The ancient sport of wrestling has long provided people with a competitive means to exercise and train for hand-to-hand combat. Three types of wrestling have developed in Western Europe and America: Greco-Roman, freestyle and folkstyle wrestling. While these styles place emphasis on different techniques, they all have one thing in common -- the use of various holds to successfully pin your opponent's shoulders to the mat.
Winning a Bout
The basic wrestling styles share some similar rules and methods of scoring points to win a bout. While the ultimate path to victory involves pinning your opponent to the mat, points ensure officials can declare a winner even if a fall never occurs. For example, a wrestler scores two points for a takedown, which occurs when he pulls his opponent from a standing position, even if it doesn't end in a complete fall. On the defensive side, wrestlers also score points for reversing a takedown or escaping from a hold.
More popular in Europe than in the United States, Greco-Roman wrestling developed from the merging of Ancient Greek and Roman wrestling styles. When ancient Rome conquered Greece, it incorporated some of the grace of Greek wrestling's holds and movement, while at the same time muting its often deadly brutality. (See References 1 & 2) Modern Greco-Roman wrestlers begin their bouts from standing positions, and emphasize upper body holds, since using legs to score or defend yourself is prohibited in this style. Technique and body position are most important in Greco-Roman wrestling, according to two-time national champion Darryl Christian.
In contrast to Greco-Roman wrestling, freestyle wrestling allows competitors to use their legs as well as their arms to bring down opponents or escape holds. By reputation, freestyle bouts typically are more explosive and risky than their Greco-Roman counterparts, featuring high lifts and powerful throws. An American offshoot of the Greco-Roman style, freestyle became the most popular wrestling style in the world and debuted in the Olympics in 1904. That same year, the International Federation of Associated Wrestling Styles, or FILA, introduced standardized rules and weight classes to help ensure fair contests.
Folkstyle and Collegiate Wrestling
Generally speaking, folkstyle wrestling refers to any style of wrestling recognized in a particular culture, such as jiu jitsui in Brazil or sumo in Japan.
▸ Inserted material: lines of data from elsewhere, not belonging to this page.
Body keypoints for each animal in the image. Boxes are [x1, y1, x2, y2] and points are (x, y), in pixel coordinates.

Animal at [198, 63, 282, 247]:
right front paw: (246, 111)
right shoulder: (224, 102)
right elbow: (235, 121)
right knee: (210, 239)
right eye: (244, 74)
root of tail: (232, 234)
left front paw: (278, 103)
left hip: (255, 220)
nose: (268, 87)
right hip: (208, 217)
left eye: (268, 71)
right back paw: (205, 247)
In the U.S., "folkstyle" usually means collegiate wrestling, a style developed and practiced in American high schools and universities. While collegiate wrestling has much in common with freestyle, the scoring is less technical and the bouts may be more slow-paced. Also unique to collegiate wrestling is the concept of "riding time" -- a wrestler earns points for the amount of time he controls his opponent.